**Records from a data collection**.
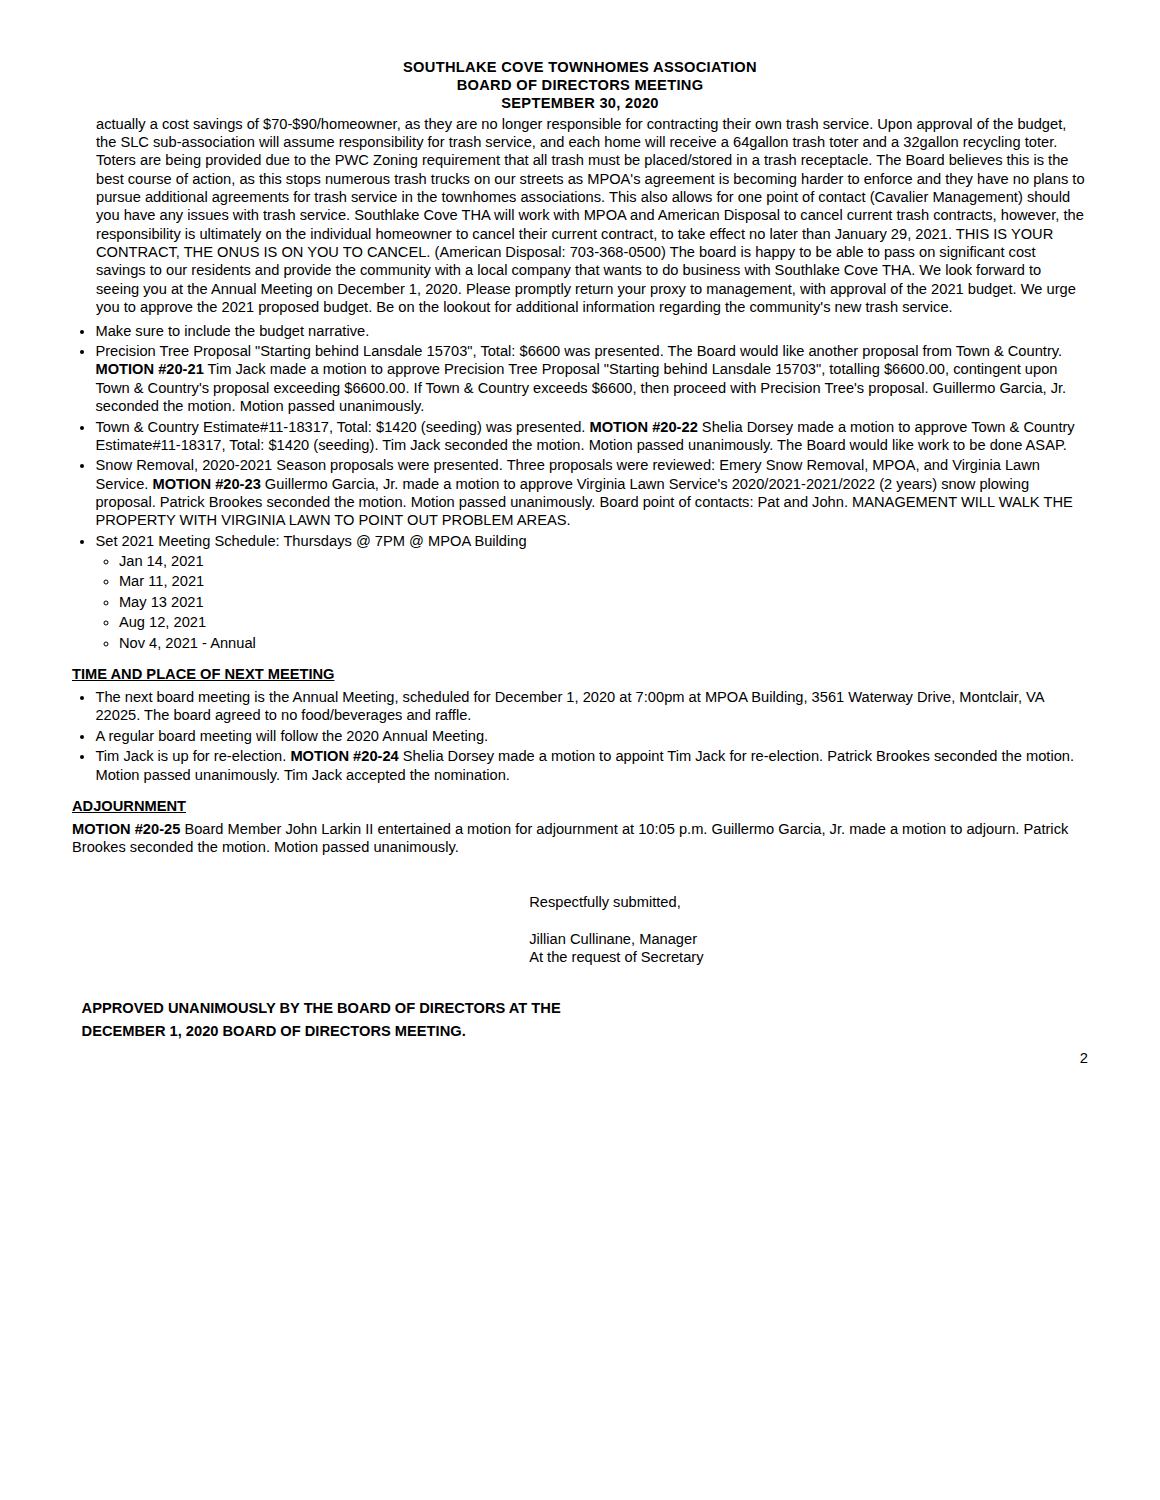SOUTHLAKE COVE TOWNHOMES ASSOCIATION
BOARD OF DIRECTORS MEETING
SEPTEMBER 30, 2020
actually a cost savings of $70-$90/homeowner, as they are no longer responsible for contracting their own trash service. Upon approval of the budget, the SLC sub-association will assume responsibility for trash service, and each home will receive a 64gallon trash toter and a 32gallon recycling toter. Toters are being provided due to the PWC Zoning requirement that all trash must be placed/stored in a trash receptacle. The Board believes this is the best course of action, as this stops numerous trash trucks on our streets as MPOA's agreement is becoming harder to enforce and they have no plans to pursue additional agreements for trash service in the townhomes associations. This also allows for one point of contact (Cavalier Management) should you have any issues with trash service. Southlake Cove THA will work with MPOA and American Disposal to cancel current trash contracts, however, the responsibility is ultimately on the individual homeowner to cancel their current contract, to take effect no later than January 29, 2021. THIS IS YOUR CONTRACT, THE ONUS IS ON YOU TO CANCEL. (American Disposal: 703-368-0500) The board is happy to be able to pass on significant cost savings to our residents and provide the community with a local company that wants to do business with Southlake Cove THA. We look forward to seeing you at the Annual Meeting on December 1, 2020. Please promptly return your proxy to management, with approval of the 2021 budget. We urge you to approve the 2021 proposed budget. Be on the lookout for additional information regarding the community's new trash service.
Make sure to include the budget narrative.
Precision Tree Proposal "Starting behind Lansdale 15703", Total: $6600 was presented. The Board would like another proposal from Town & Country. MOTION #20-21 Tim Jack made a motion to approve Precision Tree Proposal "Starting behind Lansdale 15703", totalling $6600.00, contingent upon Town & Country's proposal exceeding $6600.00. If Town & Country exceeds $6600, then proceed with Precision Tree's proposal. Guillermo Garcia, Jr. seconded the motion. Motion passed unanimously.
Town & Country Estimate#11-18317, Total: $1420 (seeding) was presented. MOTION #20-22 Shelia Dorsey made a motion to approve Town & Country Estimate#11-18317, Total: $1420 (seeding). Tim Jack seconded the motion. Motion passed unanimously. The Board would like work to be done ASAP.
Snow Removal, 2020-2021 Season proposals were presented. Three proposals were reviewed: Emery Snow Removal, MPOA, and Virginia Lawn Service. MOTION #20-23 Guillermo Garcia, Jr. made a motion to approve Virginia Lawn Service's 2020/2021-2021/2022 (2 years) snow plowing proposal. Patrick Brookes seconded the motion. Motion passed unanimously. Board point of contacts: Pat and John. MANAGEMENT WILL WALK THE PROPERTY WITH VIRGINIA LAWN TO POINT OUT PROBLEM AREAS.
Set 2021 Meeting Schedule: Thursdays @ 7PM @ MPOA Building
Jan 14, 2021
Mar 11, 2021
May 13 2021
Aug 12, 2021
Nov 4, 2021 - Annual
TIME AND PLACE OF NEXT MEETING
The next board meeting is the Annual Meeting, scheduled for December 1, 2020 at 7:00pm at MPOA Building, 3561 Waterway Drive, Montclair, VA 22025. The board agreed to no food/beverages and raffle.
A regular board meeting will follow the 2020 Annual Meeting.
Tim Jack is up for re-election. MOTION #20-24 Shelia Dorsey made a motion to appoint Tim Jack for re-election. Patrick Brookes seconded the motion. Motion passed unanimously. Tim Jack accepted the nomination.
ADJOURNMENT
MOTION #20-25 Board Member John Larkin II entertained a motion for adjournment at 10:05 p.m. Guillermo Garcia, Jr. made a motion to adjourn. Patrick Brookes seconded the motion. Motion passed unanimously.
Respectfully submitted,
Jillian Cullinane, Manager
At the request of Secretary
APPROVED UNANIMOUSLY BY THE BOARD OF DIRECTORS AT THE
DECEMBER 1, 2020 BOARD OF DIRECTORS MEETING.
2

**THE PROBLEM**.
Set the records down again word for word; the pictures stay out.

**WRITTEN SOLUTION**.
SOUTHLAKE COVE TOWNHOMES ASSOCIATION
BOARD OF DIRECTORS MEETING
SEPTEMBER 30, 2020
actually a cost savings of $70-$90/homeowner, as they are no longer responsible for contracting their own trash service. Upon approval of the budget, the SLC sub-association will assume responsibility for trash service, and each home will receive a 64gallon trash toter and a 32gallon recycling toter. Toters are being provided due to the PWC Zoning requirement that all trash must be placed/stored in a trash receptacle. The Board believes this is the best course of action, as this stops numerous trash trucks on our streets as MPOA's agreement is becoming harder to enforce and they have no plans to pursue additional agreements for trash service in the townhomes associations. This also allows for one point of contact (Cavalier Management) should you have any issues with trash service. Southlake Cove THA will work with MPOA and American Disposal to cancel current trash contracts, however, the responsibility is ultimately on the individual homeowner to cancel their current contract, to take effect no later than January 29, 2021. THIS IS YOUR CONTRACT, THE ONUS IS ON YOU TO CANCEL. (American Disposal: 703-368-0500) The board is happy to be able to pass on significant cost savings to our residents and provide the community with a local company that wants to do business with Southlake Cove THA. We look forward to seeing you at the Annual Meeting on December 1, 2020. Please promptly return your proxy to management, with approval of the 2021 budget. We urge you to approve the 2021 proposed budget. Be on the lookout for additional information regarding the community's new trash service.
Make sure to include the budget narrative.
Precision Tree Proposal "Starting behind Lansdale 15703", Total: $6600 was presented. The Board would like another proposal from Town & Country. MOTION #20-21 Tim Jack made a motion to approve Precision Tree Proposal "Starting behind Lansdale 15703", totalling $6600.00, contingent upon Town & Country's proposal exceeding $6600.00. If Town & Country exceeds $6600, then proceed with Precision Tree's proposal. Guillermo Garcia, Jr. seconded the motion. Motion passed unanimously.
Town & Country Estimate#11-18317, Total: $1420 (seeding) was presented. MOTION #20-22 Shelia Dorsey made a motion to approve Town & Country Estimate#11-18317, Total: $1420 (seeding). Tim Jack seconded the motion. Motion passed unanimously. The Board would like work to be done ASAP.
Snow Removal, 2020-2021 Season proposals were presented. Three proposals were reviewed: Emery Snow Removal, MPOA, and Virginia Lawn Service. MOTION #20-23 Guillermo Garcia, Jr. made a motion to approve Virginia Lawn Service's 2020/2021-2021/2022 (2 years) snow plowing proposal. Patrick Brookes seconded the motion. Motion passed unanimously. Board point of contacts: Pat and John. MANAGEMENT WILL WALK THE PROPERTY WITH VIRGINIA LAWN TO POINT OUT PROBLEM AREAS.
Set 2021 Meeting Schedule: Thursdays @ 7PM @ MPOA Building
Jan 14, 2021
Mar 11, 2021
May 13 2021
Aug 12, 2021
Nov 4, 2021 - Annual
TIME AND PLACE OF NEXT MEETING
The next board meeting is the Annual Meeting, scheduled for December 1, 2020 at 7:00pm at MPOA Building, 3561 Waterway Drive, Montclair, VA 22025. The board agreed to no food/beverages and raffle.
A regular board meeting will follow the 2020 Annual Meeting.
Tim Jack is up for re-election. MOTION #20-24 Shelia Dorsey made a motion to appoint Tim Jack for re-election. Patrick Brookes seconded the motion. Motion passed unanimously. Tim Jack accepted the nomination.
ADJOURNMENT
MOTION #20-25 Board Member John Larkin II entertained a motion for adjournment at 10:05 p.m. Guillermo Garcia, Jr. made a motion to adjourn. Patrick Brookes seconded the motion. Motion passed unanimously.
Respectfully submitted,
Jillian Cullinane, Manager
At the request of Secretary
APPROVED UNANIMOUSLY BY THE BOARD OF DIRECTORS AT THE
DECEMBER 1, 2020 BOARD OF DIRECTORS MEETING.
2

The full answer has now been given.